- Work item: Return the data below exactly, but only from the line containing "M644,726L661,736L652,751L635,740Z" through the line containing "M685,875H747L813,872L838,873L936,917", with both of those lines included.

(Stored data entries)
-- -- --

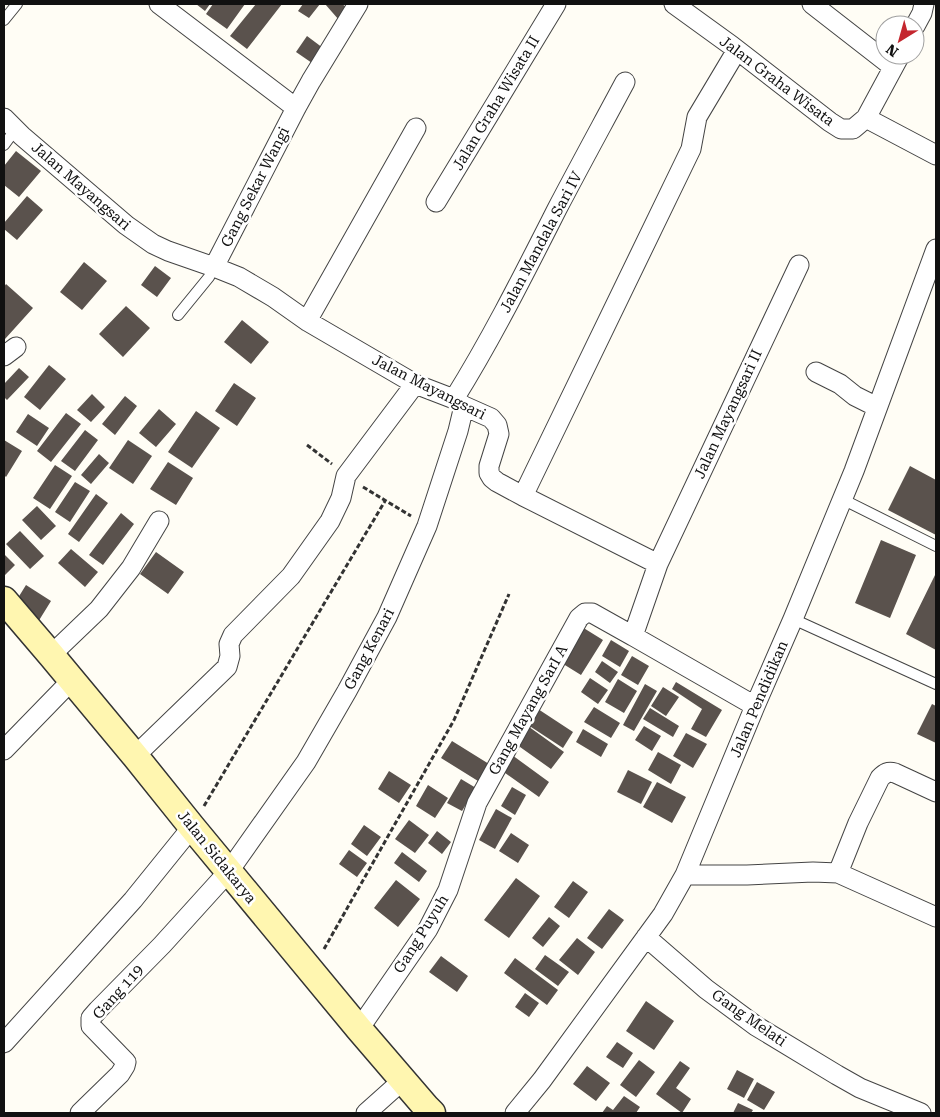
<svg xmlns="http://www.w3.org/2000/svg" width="940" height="1117" font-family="'Roboto Serif',serif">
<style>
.building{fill:#5a524d}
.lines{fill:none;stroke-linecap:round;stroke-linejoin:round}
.lane-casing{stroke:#444;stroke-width:12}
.street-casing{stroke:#444;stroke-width:21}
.secondary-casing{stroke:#333;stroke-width:29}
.path{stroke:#333;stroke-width:3;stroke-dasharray:5 2.5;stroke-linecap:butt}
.lane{stroke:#fff;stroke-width:10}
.street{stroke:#fff;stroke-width:19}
.secondary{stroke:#fff6b0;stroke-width:26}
.labels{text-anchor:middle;stroke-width:5;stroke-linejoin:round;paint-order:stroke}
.street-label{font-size:15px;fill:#111;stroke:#fff}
</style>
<rect width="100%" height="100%" fill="#fffdf5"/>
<path class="building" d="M196,4H210L205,11Z
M213,4H245L227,29L206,14Z
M256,4H282L247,49L230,36Z
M303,4H320L309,18L298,11Z
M325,4H342L349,9L339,20Z
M307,36L323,48L312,63L296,52Z
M16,151L41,171L19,197L4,185V166Z
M27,196L43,210L17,240L4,229V223Z
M84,262L107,281L82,310L60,292Z
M155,266L171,278L157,297L141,285Z
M6,284L33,308L5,339L4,338V287Z
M126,306L150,328L123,357L99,334Z
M242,320L269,342L251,364L224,342Z
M49,365L66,379L40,410L24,397Z
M19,368L29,377L7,400L4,397V384Z
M234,383L256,398L237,426L215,411Z
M92,394L105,407L91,422L77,410Z
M125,396L137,406L115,435L102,424Z
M159,409L176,424L156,447L139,433Z
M196,411L220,428L192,468L168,452Z
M66,413L81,424L51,462L37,451Z
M28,414L49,428L37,446L16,432Z
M85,430L98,440L75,471L61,461Z
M4,440L22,451L6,477L4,475Z
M128,440L152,456L133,484L109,468Z
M99,454L109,463L91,484L81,475Z
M168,462L193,478L176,505L150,489Z
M55,465L72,476L50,509L33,498Z
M910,466L936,480V535L888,510Z
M75,482L90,491L70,522L55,512Z
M96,494L108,503L79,542L68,534Z
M37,506L56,526L41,540L22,520Z
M121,513L134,524L103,565L89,555Z
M20,531L44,556L30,569L6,544Z
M881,540L916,555L890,618L855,603Z
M71,549L98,572L85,587L58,563Z
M156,552L184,572L168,594L140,574Z
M4,554L15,565L4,576Z
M936,573V650L906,634Z
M26,585L51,601L38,622L13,606Z
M582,627L603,640L581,675L560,662Z
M611,640L629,651L620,667L602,656Z
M632,656L649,666L638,685L621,675Z
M602,661L618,672L610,683L595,672Z
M590,678L608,690L598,704L581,692Z
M618,679L637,691L624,713L605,702Z
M676,682L722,710L706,737L691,729L702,709L672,689Z
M645,684L657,691L634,731L623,725Z
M663,687L679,697L666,716L651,706Z
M932,704L936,706V743L917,734Z
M594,707L620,723L611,738L584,722Z
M650,708L679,726L673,737L643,719Z
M538,709L573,732L563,748L528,725Z
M525,724L564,752L551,769L513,742Z
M644,726L661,736L652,751L635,740Z
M583,729L608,744L601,757L576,742Z
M686,733L707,744L693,768L673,756Z
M452,741L489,764L478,781L441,758Z
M658,752L681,765L671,784L648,770Z
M512,755L549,782L539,797L501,770Z
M628,770L652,782L641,804L617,792Z
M389,771L411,785L399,803L378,789Z
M461,779L476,788L462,811L447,803Z
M657,782L686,797L672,823L643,807Z
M428,785L448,798L435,818L416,806Z
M512,787L526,795L515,815L501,806Z
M496,809L512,818L495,849L479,840Z
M409,820L429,835L415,853L395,839Z
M364,825L381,837L367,856L351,844Z
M437,831L451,842L442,854L428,843Z
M511,833L529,845L518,863L499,851Z
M349,850L367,863L357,877L339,864Z
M402,852L427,871L419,882L394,863Z
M516,878L540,896L509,938L484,920Z
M396,880L420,899L398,927L374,908Z
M573,881L588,892L569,918L554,907Z
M609,909L624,920L602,949L587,938Z
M549,917L560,926L543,947L532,938Z
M577,938L595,952L578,975L559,960Z
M545,955L569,972L558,986L535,969Z
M441,956L468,976L457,992L429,972Z
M515,958L558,990L547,1005L504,973Z
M525,993L539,1003L529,1017L515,1007Z
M646,1001L674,1021L654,1050L626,1031Z
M617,1042L633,1053L623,1068L606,1057Z
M639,1060L655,1072L636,1097L620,1085Z
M680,1061L690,1068L676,1088L691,1099L682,1113L656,1094Z
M587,1066L610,1083L596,1101L573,1084Z
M737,1070L754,1079L744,1098L727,1089Z
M757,1082L775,1092L764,1110L747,1100Z
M624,1096L640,1107L636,1113H602L607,1106L613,1110Z
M738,1103L753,1110L751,1113H733Z"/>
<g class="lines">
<defs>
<path id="lane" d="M4,20L17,4
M4,145L15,130
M178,315L209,277L214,267
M842,499L936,546
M793,619L936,684"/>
<path id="street" d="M159,4L296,108
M674,4L732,46L830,122L841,129H853L866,118L900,55
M812,4L893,67
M915,26L922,13L924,4
M4,118L22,136L126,225L153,244L168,251L214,267L239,277L273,297L307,321L415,384L454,399L464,406L491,418L497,425L499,434L489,466V473L492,478L497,482L523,496L658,564L633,636L755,706
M866,118L936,155
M436,202L556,4
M214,267L296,108L311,81L358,4
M307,321L416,128
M4,356L16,347
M816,372L840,384L855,396L877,407
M454,399C492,338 524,274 557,209C579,167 602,125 625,82
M523,496L691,149L697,117L737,50
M658,564L799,265
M51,655L99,609L131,568L159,521
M4,750L72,680
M135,756L227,667L230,656L229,644L233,635L291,576L330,521L341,498L346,476L415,384
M838,873L858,823L880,778C885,773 888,771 895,773L936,792
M685,875H747L813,872L838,873L936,917
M646,937L706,989L756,1026L837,1075L860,1088L921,1113
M359,1029L428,929L448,890L477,803L579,618L585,613H592L633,636
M4,1043L133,900L192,827
M80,1113L120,1074L125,1066L126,1062L91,1026V1018L98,1010L162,945L229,871L306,762L347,691L387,617L427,526L458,431L464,406
M366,1113L403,1080
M515,1113L542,1080L663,914L685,875L755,706L793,619L854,471L936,249"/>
<path id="secondary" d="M4,600L51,655L135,756L192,827L359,1029L426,1107L432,1113"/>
</defs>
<use href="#lane" class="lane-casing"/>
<use href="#street" class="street-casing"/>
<use href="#secondary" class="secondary-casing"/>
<path class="path" d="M307,445L332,464
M363,487L411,516
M204,806L385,501
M324,949L454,720L509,594"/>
<use href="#lane" class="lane"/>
<use href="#street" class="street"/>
<use href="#secondary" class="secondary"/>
</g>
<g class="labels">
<g class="street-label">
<text transform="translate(777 81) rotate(37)" y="5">Jalan Graha Wisata</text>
<text transform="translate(496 103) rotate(-59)" y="5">Jalan Graha Wisata II</text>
<text transform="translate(81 186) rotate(41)" y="5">Jalan Mayangsari</text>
<text transform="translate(255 187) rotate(-63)" y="5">Gang Sekar Wangi</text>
<text transform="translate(541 242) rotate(-62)" y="5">Jalan Mandala Sari IV</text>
<text transform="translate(429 387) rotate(27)" y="5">Jalan Mayangsari</text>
<text transform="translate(728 414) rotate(-65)" y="5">Jalan Mayangsari II</text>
<text transform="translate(369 649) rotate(-62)" y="5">Gang Kenari</text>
<text transform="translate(759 699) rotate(-67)" y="5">Jalan Pendidikan</text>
<text transform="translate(528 710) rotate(-61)" y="5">Gang Mayang SarI A</text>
<text transform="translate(217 857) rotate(51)" y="5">Jalan Sidakarya</text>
<text transform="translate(421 934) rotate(-58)" y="5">Gang Puyuh</text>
<text transform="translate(118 992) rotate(-48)" y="5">Gang 119</text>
<text transform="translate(749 1018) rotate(35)" y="5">Gang Melati</text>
</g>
</g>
<rect width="940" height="1117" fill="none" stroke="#111111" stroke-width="10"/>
<g transform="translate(900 40) rotate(217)"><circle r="24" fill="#ffffff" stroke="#a0a0a0"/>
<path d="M0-4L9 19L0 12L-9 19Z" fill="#c4262e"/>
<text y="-8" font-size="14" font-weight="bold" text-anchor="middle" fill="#111111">N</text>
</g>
</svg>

-- -- --

- Result for this exercise:
M644,726L661,736L652,751L635,740Z
M583,729L608,744L601,757L576,742Z
M686,733L707,744L693,768L673,756Z
M452,741L489,764L478,781L441,758Z
M658,752L681,765L671,784L648,770Z
M512,755L549,782L539,797L501,770Z
M628,770L652,782L641,804L617,792Z
M389,771L411,785L399,803L378,789Z
M461,779L476,788L462,811L447,803Z
M657,782L686,797L672,823L643,807Z
M428,785L448,798L435,818L416,806Z
M512,787L526,795L515,815L501,806Z
M496,809L512,818L495,849L479,840Z
M409,820L429,835L415,853L395,839Z
M364,825L381,837L367,856L351,844Z
M437,831L451,842L442,854L428,843Z
M511,833L529,845L518,863L499,851Z
M349,850L367,863L357,877L339,864Z
M402,852L427,871L419,882L394,863Z
M516,878L540,896L509,938L484,920Z
M396,880L420,899L398,927L374,908Z
M573,881L588,892L569,918L554,907Z
M609,909L624,920L602,949L587,938Z
M549,917L560,926L543,947L532,938Z
M577,938L595,952L578,975L559,960Z
M545,955L569,972L558,986L535,969Z
M441,956L468,976L457,992L429,972Z
M515,958L558,990L547,1005L504,973Z
M525,993L539,1003L529,1017L515,1007Z
M646,1001L674,1021L654,1050L626,1031Z
M617,1042L633,1053L623,1068L606,1057Z
M639,1060L655,1072L636,1097L620,1085Z
M680,1061L690,1068L676,1088L691,1099L682,1113L656,1094Z
M587,1066L610,1083L596,1101L573,1084Z
M737,1070L754,1079L744,1098L727,1089Z
M757,1082L775,1092L764,1110L747,1100Z
M624,1096L640,1107L636,1113H602L607,1106L613,1110Z
M738,1103L753,1110L751,1113H733Z"/>
<g class="lines">
<defs>
<path id="lane" d="M4,20L17,4
M4,145L15,130
M178,315L209,277L214,267
M842,499L936,546
M793,619L936,684"/>
<path id="street" d="M159,4L296,108
M674,4L732,46L830,122L841,129H853L866,118L900,55
M812,4L893,67
M915,26L922,13L924,4
M4,118L22,136L126,225L153,244L168,251L214,267L239,277L273,297L307,321L415,384L454,399L464,406L491,418L497,425L499,434L489,466V473L492,478L497,482L523,496L658,564L633,636L755,706
M866,118L936,155
M436,202L556,4
M214,267L296,108L311,81L358,4
M307,321L416,128
M4,356L16,347
M816,372L840,384L855,396L877,407
M454,399C492,338 524,274 557,209C579,167 602,125 625,82
M523,496L691,149L697,117L737,50
M658,564L799,265
M51,655L99,609L131,568L159,521
M4,750L72,680
M135,756L227,667L230,656L229,644L233,635L291,576L330,521L341,498L346,476L415,384
M838,873L858,823L880,778C885,773 888,771 895,773L936,792
M685,875H747L813,872L838,873L936,917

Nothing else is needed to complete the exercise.